Home · Synthesis · cl-forensic-evidence-collection

Forensic capability and evidence collection

CERT-In ISO 27001 PCI DSS RBI CSF SEBI CSCRF NIST CSF 2.0

Primary statement

Forensic capability — internal team OR CERT-In empanelled external vendor on retainer (SEBI RS.3 + RBI RS.3). Chain-of-custody preserved. ISO A.5.28 evidence collection procedure. SEBI CSCRF DE.3 log collection supports forensic analysis. CERT-In Direction 5 mandatory annual audit by empanelled auditor.

Audit-fatigue payoff

A single forensic capability — retained CERT-In empanelled firm + documented chain-of-custody + log retention supporting forensics — satisfies forensic requirements across all 6 contributing frameworks.

Strictness matrix

Scope

Scope: identification, collection, acquisition, preservation of evidence related to information security events. Four operations — not just collection. Ceiling source: iso27001:A.5.28 Rationale: ISO 27001 A.5.28 four-operation scope is the canonical specification.

Threshold

Threshold: internal team OR CERT-In empanelled external vendor on retainer. Empanelment is binary qualifier.

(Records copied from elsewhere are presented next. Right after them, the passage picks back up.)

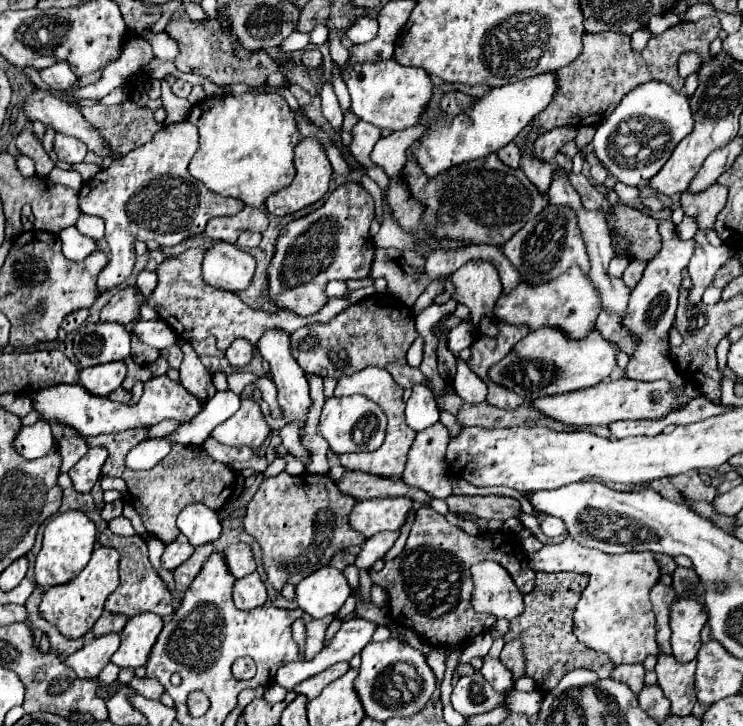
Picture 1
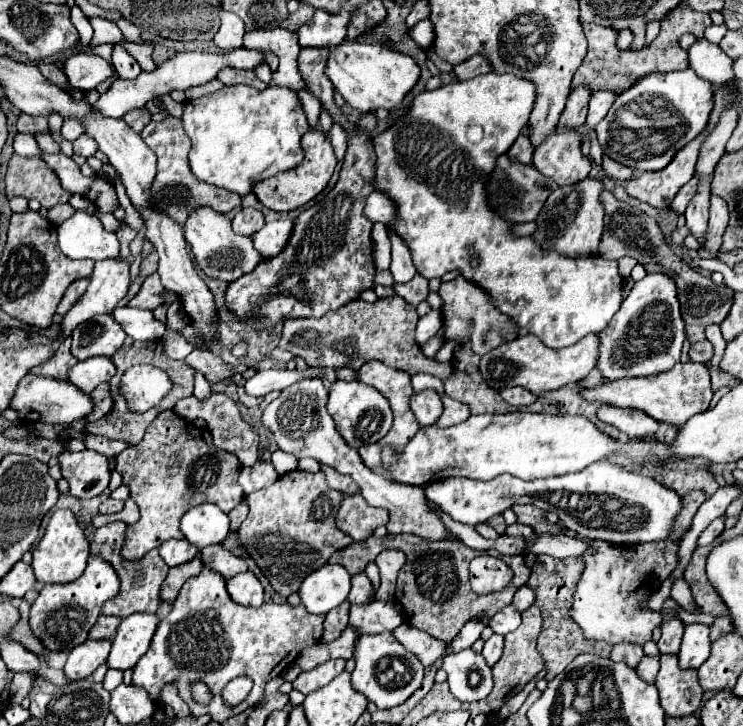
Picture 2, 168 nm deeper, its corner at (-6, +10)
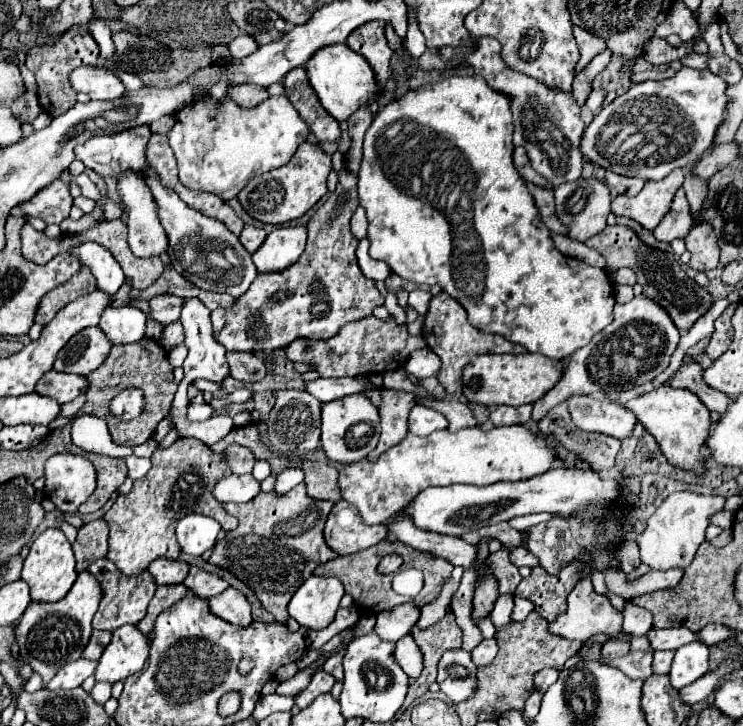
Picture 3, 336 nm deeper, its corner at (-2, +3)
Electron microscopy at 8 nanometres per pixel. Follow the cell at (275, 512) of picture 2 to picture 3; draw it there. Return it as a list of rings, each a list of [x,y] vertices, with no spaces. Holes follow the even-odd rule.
[[[301,483],[281,497],[277,497],[277,493],[259,493],[247,503],[225,503],[223,507],[239,519],[239,525],[217,541],[209,561],[245,581],[263,607],[273,613],[279,623],[285,623],[287,605],[299,585],[311,577],[317,565],[339,557],[323,539],[323,527],[333,501],[309,497],[305,483]]]

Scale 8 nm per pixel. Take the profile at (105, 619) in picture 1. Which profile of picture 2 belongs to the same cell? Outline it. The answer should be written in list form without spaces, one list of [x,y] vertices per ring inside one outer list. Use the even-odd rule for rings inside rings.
[[[101,616],[101,618],[95,622],[95,626],[91,628],[89,638],[91,638],[91,640],[111,640],[113,634],[115,634],[115,630],[117,630],[117,626],[119,626],[119,622],[121,622],[121,618]]]

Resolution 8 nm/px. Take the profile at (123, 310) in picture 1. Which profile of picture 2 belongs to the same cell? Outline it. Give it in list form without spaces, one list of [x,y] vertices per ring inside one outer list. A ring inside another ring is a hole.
[[[153,274],[143,282],[139,294],[129,302],[129,306],[155,310],[157,306],[163,306],[163,292],[165,292],[165,286],[161,284],[161,278]]]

Ceiling source: sebi_cscrf:CSCRF.RS.3 Rationale: SEBI RS.3 CERT-In empanelment is the audit-defensible threshold.

Method

Method: forensic capability documented + chain-of-custody preserved + industry-standard tools + log retention sufficient (cl-logging) + procedures tested annually. Ceiling source: sebi_cscrf:CSCRF.RS.3 Rationale: SEBI RS.3 method is the most prescriptive forensic specification.

Frequency

Capability availability: continuous. Retainer test exercise: annual. Procedure review: annual + post-incident. Ceiling source: sebi_cscrf:CSCRF.RS.3 Rationale: Annual retainer test is the audit-defensible periodic cadence.

Evidence

Evidence: forensic retainer agreement + CERT-In empanelment certificate + chain-of-custody procedure + sample forensic engagement + log retention supporting forensics + annual exercise records. Ceiling source: sebi_cscrf:CSCRF.RS.3 Rationale: SEBI RS.3 evidence with empanelment certificate is uniquely strict.

Auditor test pattern

Step 1: Inspect forensic retainer agreement. Step 2: Verify CERT-In empanelment. Step 3: Inspect chain-of-custody procedure. Step 4: Sample one historical forensic engagement. Step 5: Verify log retention supports forensics.

Common findings

Common findings: (1) Retainer with non-empanelled firm; (2) Chain-of-custody procedure absent; (3) Annual retainer test never executed; (4) Log retention insufficient for forensic timelines.